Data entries
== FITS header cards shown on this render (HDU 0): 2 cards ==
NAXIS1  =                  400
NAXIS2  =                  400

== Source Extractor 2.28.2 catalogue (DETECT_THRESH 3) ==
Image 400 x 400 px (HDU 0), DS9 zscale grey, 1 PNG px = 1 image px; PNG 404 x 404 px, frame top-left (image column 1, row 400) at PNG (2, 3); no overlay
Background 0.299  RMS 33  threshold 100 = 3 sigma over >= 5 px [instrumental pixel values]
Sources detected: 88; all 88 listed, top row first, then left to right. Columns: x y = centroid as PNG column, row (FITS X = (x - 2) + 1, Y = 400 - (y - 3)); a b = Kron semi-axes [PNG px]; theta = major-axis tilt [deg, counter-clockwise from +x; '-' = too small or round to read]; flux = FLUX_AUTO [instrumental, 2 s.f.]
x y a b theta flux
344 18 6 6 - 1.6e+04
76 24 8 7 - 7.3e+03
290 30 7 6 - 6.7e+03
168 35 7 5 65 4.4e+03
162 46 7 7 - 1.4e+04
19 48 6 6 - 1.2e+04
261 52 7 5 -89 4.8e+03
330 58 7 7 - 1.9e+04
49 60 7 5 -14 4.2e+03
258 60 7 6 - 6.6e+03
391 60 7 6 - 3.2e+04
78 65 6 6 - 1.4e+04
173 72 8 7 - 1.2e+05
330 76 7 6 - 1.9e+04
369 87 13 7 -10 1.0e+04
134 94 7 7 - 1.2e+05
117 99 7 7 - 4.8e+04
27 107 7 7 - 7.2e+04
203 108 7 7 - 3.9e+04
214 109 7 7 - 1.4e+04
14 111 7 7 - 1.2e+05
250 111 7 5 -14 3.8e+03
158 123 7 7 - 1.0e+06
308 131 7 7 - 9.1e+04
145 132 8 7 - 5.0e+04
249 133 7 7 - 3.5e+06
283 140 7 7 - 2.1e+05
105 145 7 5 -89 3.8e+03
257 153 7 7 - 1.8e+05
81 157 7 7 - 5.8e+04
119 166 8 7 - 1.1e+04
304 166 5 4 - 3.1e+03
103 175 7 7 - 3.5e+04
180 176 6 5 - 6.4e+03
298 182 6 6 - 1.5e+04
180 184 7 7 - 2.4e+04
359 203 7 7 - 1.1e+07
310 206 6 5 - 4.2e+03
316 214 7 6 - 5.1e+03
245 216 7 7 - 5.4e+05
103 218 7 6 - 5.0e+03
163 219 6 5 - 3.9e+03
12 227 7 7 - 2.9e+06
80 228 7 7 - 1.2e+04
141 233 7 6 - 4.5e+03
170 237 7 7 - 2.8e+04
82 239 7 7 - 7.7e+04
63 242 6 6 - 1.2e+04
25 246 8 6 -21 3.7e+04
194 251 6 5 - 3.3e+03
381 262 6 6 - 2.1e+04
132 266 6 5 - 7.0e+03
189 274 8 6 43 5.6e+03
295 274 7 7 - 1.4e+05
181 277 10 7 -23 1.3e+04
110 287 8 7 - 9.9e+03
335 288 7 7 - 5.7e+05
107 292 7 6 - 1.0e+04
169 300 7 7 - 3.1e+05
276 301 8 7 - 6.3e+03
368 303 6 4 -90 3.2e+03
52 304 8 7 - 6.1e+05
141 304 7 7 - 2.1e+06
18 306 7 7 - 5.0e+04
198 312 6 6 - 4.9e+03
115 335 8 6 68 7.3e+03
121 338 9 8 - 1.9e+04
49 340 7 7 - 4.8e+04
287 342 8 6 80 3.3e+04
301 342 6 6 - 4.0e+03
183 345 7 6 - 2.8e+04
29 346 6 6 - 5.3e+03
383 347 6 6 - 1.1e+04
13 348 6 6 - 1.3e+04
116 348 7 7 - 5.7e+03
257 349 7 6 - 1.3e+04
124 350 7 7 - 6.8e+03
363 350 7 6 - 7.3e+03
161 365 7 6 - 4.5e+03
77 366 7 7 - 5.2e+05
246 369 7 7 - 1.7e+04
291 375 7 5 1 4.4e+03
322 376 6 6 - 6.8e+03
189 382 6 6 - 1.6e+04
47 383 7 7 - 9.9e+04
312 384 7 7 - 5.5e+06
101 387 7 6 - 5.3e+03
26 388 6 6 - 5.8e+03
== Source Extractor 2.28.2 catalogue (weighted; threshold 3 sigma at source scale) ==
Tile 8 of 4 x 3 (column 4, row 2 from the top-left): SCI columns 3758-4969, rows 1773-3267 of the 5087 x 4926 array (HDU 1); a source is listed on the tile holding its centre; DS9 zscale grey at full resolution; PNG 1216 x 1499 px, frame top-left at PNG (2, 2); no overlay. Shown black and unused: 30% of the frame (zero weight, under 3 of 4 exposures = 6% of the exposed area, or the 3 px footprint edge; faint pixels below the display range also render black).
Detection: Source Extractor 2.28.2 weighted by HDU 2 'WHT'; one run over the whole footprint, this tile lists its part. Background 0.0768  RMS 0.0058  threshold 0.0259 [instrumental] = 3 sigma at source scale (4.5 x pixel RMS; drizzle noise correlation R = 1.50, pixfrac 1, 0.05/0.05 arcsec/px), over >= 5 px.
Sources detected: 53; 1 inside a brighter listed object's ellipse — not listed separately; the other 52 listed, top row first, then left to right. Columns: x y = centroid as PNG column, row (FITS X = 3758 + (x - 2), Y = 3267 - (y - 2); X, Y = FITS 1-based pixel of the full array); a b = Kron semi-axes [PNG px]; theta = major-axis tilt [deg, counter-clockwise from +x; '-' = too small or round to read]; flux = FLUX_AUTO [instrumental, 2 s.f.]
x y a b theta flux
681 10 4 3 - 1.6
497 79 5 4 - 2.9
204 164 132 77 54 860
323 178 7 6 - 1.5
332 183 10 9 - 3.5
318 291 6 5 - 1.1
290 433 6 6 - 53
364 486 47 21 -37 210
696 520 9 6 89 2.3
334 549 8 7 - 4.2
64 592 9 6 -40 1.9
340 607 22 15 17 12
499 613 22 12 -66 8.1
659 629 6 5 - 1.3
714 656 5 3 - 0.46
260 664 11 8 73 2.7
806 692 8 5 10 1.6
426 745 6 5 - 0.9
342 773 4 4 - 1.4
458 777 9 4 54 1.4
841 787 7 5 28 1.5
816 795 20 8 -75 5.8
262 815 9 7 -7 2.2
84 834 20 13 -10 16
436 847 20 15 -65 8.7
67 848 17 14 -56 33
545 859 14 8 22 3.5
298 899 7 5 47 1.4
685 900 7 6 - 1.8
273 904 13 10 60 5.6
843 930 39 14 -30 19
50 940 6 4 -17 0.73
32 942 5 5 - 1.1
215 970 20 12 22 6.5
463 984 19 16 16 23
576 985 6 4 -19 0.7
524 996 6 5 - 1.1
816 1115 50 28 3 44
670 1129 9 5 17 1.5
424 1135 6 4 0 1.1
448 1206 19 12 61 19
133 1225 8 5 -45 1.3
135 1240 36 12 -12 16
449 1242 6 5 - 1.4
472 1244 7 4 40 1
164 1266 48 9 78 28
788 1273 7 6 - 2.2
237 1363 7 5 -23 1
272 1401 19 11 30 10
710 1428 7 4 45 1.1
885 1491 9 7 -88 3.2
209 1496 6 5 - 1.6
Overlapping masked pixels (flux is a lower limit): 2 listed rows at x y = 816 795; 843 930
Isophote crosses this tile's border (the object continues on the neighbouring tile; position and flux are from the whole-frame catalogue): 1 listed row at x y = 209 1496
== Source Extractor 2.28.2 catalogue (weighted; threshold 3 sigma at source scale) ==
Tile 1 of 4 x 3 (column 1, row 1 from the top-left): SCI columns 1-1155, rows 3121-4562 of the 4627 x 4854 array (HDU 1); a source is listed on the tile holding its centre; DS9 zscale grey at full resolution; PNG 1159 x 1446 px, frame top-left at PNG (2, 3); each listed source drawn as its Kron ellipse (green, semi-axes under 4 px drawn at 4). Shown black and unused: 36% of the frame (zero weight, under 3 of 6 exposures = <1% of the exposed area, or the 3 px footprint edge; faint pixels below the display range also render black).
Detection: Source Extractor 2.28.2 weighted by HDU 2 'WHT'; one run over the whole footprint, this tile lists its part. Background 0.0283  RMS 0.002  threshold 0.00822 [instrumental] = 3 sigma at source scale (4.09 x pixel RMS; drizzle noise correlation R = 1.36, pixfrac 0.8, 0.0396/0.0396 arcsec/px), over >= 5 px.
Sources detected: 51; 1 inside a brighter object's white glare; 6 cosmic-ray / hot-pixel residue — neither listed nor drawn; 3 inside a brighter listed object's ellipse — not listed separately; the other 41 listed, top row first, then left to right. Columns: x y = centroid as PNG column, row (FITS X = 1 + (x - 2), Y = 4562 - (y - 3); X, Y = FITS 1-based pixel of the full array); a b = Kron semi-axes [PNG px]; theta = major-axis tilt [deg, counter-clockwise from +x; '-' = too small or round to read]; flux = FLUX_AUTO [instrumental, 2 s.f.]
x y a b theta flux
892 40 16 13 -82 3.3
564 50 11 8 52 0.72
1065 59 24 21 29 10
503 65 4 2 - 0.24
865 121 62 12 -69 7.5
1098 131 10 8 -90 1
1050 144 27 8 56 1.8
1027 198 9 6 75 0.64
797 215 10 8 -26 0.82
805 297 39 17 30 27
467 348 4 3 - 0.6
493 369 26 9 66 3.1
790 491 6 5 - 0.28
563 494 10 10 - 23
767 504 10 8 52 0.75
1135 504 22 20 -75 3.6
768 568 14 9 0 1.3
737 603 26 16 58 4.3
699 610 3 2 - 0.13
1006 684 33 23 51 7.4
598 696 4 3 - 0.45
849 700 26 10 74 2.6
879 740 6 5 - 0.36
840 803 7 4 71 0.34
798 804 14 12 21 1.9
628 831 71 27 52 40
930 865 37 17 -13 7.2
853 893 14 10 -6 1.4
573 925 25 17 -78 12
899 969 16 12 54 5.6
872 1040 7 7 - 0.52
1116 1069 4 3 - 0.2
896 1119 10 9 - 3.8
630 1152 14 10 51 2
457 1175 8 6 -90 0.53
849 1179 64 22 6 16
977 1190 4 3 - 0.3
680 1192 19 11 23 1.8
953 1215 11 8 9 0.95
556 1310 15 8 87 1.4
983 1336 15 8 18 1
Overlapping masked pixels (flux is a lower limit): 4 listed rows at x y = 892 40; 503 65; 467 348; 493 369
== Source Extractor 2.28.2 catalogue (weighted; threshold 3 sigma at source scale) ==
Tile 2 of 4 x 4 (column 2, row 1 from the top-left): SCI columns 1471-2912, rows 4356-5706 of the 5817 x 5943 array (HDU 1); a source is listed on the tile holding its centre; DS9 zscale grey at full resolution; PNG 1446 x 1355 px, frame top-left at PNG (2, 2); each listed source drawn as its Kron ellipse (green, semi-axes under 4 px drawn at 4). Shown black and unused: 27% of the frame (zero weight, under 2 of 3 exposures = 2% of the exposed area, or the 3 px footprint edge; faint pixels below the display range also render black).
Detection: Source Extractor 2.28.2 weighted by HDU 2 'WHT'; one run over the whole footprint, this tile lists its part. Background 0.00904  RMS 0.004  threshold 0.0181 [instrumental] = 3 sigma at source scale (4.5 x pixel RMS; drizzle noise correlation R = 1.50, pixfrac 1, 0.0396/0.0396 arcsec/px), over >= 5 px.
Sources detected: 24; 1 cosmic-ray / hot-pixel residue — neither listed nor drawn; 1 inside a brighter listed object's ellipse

To be done: Lay out the lines from the one containing "2.28.2 catalogue (DETECT_THRESH" up to and including the one containing "[instrumental pixel values]" as a JSON list of strings, one string per line, leaving out any blank lines.

The solution:
[
  "== Source Extractor 2.28.2 catalogue (DETECT_THRESH 3) ==",
  "Image 400 x 400 px (HDU 0), DS9 zscale grey, 1 PNG px = 1 image px; PNG 404 x 404 px, frame top-left (image column 1, row 400) at PNG (2, 3); no overlay",
  "Background 0.299  RMS 33  threshold 100 = 3 sigma over >= 5 px [instrumental pixel values]"
]